───── Page extract ─────

EP1746006A1

EP1746006A1 - Driving device for driving of a rail vehicle

Info

Publication number: EP1746006A1
Application number: EP06116130A
Authority: EP
Inventors: Jacob Lindström
Original assignee: GIA Industri AB
Current assignee: GIA Industri AB
Priority date: 2005-07-18
Filing date: 2006-06-27
Publication date: 2007-01-24
Also published as: SE0501678L; SE531194C2

Abstract

The invention relates to a driving device for driving a rail vehicle, comprising a drive unit (10) acting on a straight and rigid drive axle (9) which in a synchronised manner drives two driving wheels (3') which are included in a wheel pair and which are rotatable about a common rotational axis. The drive axle (9) extends between the two driving wheels and is non-rotatably connected to each of them. Each of the driving wheels (3') is by means of a support shaft (6) rotatably mounted relative to a supporting chassis (8) of the rail vehicle.

Description

The present invention relates to a driving device for driving a rail vehicle, comprising a drive unit acting on a straight and rigid drive axle which in a synchronised manner drives two driving wheels which are included in a wheel pair and which are rotatable about a common rotational axis, the drive axle extending between the two driving wheels and being non-rotatably connected to each of the driving wheels, and each of the driving wheels being rotatably mounted, by means of a support shaft, relative to a supporting chassis of the rail vehicle.

───── Information provided ─────

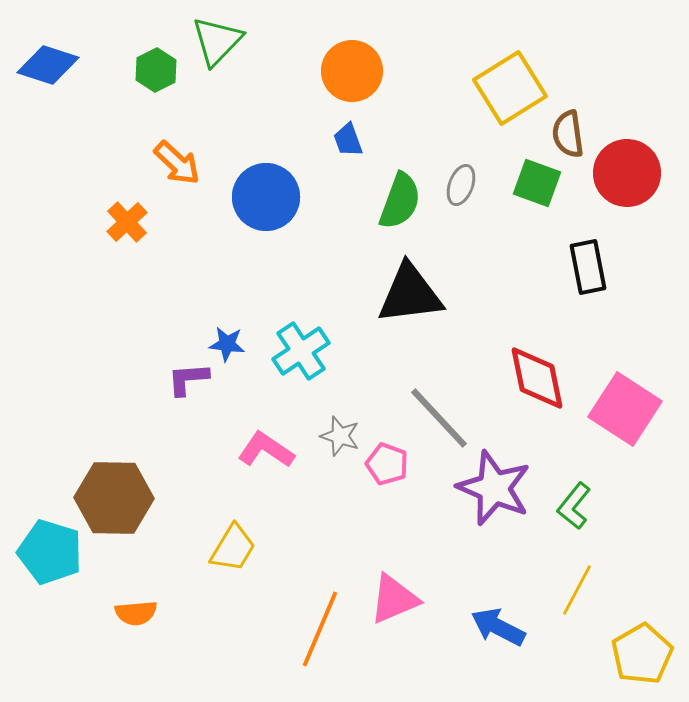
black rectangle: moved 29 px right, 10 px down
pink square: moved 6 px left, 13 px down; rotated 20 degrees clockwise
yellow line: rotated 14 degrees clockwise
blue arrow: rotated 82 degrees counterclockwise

─────

Carry the patent page on the rail vehicle driving device forward from its last sentence. The lines are separate material and have no connection to the patent text.

Background Art

Driving devices of the type described above are well known in the fields of rail vehicles, for instance locomotives. In such cases the drive unit is usually an angular gear which is mounted on the drive or wheel axle and which is driven by, for instance, a diesel engine or an electric motor optionally via a gearbox and a propeller shaft which extends in the longitudinal direction of the vehicle.
There are several drawbacks of such a driving device for a rail vehicle. Among other things, the wheel axle has the double function of transmitting the torque from the drive unit to the wheels and supporting the weight of the locomotive by the wheel axle being rotatably mounted in the supporting chassis of the locomotive. Consequently, the wheel axle must have great dimensions to resist the stress, above all because it is desirable to make the locomotive as heavy as possible since the weight determines the amount of load to be pulled by the locomotive, by the frictional force that can be transmitted between the driving wheels and the rail being proportional to the weight. Due to a heavily dimensioned wheel axle, also the angular gear must be heavily dimensioned. As a result, it is generally not possible to use standard components in the angular gear, which must as a rule be specially manufactured, thus causing high cost and a long time of delivery.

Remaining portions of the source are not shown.